You are wrong about the key derivation though, and here's why: A key-derivation function that is very cheap and fast to calculate means it is easy for an attacker to brute-force lots of passwords to find one that matches your key. Using a slow, expensive KDF makes an attack much less feasible, by a factor of a thousand or more.
The goal is to make it at least as difficult to break the master password as it is to simply brute-force the resultant symmetric key. If the key is 256 bits long, this is true even for a one-round SHA256 KDF if the password has 256 bits of entropy. Of course, that's at least a fifty-character long alphanumeric password from /dev/random. A password structured for a typical human to remember it should probably be 5-10x as long or more to meet a similar standard.

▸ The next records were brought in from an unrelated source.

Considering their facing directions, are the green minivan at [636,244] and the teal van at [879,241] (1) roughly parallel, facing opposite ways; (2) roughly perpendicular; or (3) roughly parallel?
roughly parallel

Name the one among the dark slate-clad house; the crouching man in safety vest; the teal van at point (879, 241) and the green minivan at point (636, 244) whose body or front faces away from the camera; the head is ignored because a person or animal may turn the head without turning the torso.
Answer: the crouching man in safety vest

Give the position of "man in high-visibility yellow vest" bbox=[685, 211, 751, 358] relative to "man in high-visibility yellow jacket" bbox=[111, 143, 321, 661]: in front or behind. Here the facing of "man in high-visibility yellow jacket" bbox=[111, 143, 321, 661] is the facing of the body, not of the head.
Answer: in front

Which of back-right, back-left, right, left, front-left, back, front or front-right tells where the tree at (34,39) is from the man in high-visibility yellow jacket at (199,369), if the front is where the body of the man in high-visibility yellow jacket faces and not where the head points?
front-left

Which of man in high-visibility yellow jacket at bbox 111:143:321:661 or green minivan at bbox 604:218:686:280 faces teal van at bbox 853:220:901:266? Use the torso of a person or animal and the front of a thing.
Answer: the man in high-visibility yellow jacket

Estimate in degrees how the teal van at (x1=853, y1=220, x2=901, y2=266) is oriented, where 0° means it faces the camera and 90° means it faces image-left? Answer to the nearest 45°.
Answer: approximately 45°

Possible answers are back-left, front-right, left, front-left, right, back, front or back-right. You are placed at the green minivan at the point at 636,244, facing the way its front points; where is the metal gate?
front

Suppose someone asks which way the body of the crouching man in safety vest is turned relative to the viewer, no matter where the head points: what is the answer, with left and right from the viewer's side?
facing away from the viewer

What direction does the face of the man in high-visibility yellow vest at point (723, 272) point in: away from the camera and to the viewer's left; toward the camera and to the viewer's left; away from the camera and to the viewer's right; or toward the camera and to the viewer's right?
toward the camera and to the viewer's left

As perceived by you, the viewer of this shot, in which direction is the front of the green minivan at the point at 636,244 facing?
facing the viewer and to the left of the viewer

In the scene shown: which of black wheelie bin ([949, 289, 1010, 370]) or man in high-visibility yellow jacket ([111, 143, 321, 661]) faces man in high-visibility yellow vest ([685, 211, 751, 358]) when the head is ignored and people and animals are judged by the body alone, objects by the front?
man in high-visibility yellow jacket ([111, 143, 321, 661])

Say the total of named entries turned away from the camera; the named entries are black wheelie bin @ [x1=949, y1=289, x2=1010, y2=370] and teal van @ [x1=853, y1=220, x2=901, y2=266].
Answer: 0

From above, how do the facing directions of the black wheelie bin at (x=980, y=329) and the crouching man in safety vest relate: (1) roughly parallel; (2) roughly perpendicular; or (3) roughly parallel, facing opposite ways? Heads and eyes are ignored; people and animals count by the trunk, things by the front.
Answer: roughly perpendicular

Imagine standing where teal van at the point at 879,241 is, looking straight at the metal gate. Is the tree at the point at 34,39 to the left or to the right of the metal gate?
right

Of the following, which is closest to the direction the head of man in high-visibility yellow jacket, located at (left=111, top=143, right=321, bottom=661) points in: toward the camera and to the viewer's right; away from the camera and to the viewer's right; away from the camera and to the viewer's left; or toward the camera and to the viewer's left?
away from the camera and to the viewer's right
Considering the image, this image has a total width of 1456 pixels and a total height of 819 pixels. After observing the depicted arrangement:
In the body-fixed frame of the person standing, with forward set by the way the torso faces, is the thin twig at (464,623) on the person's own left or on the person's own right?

Fortunately TrueCrypt does not use one-round SHA256, it seems to use 1000 rounds in a PBKDF2 construction. That doesn't mean we can use a password 1/1000th as long, because SHA256 is still very fast. Someone could use a Bitcoin ASIC to get a cost structure where hashing 1000 times is about as costly as verifying the aes256 key.
Speculation: You can maybe go down to 25 random or 150-200 human-memorable characters.
It'd never work that way, right? You get to use a password with log2(1000) bits less. So e.g. if you use 2^24 iterations, and figure 80 bits is strong enough, then you can use a 56-bit password.
> By using a key derivation function which requires 2s cryptographic operations to compute, the cost of performing a brute-force attack against passwords with t bits of entropy is raised from 2t to 2s+t operations .
1,000 iterations is just shy of 2^10.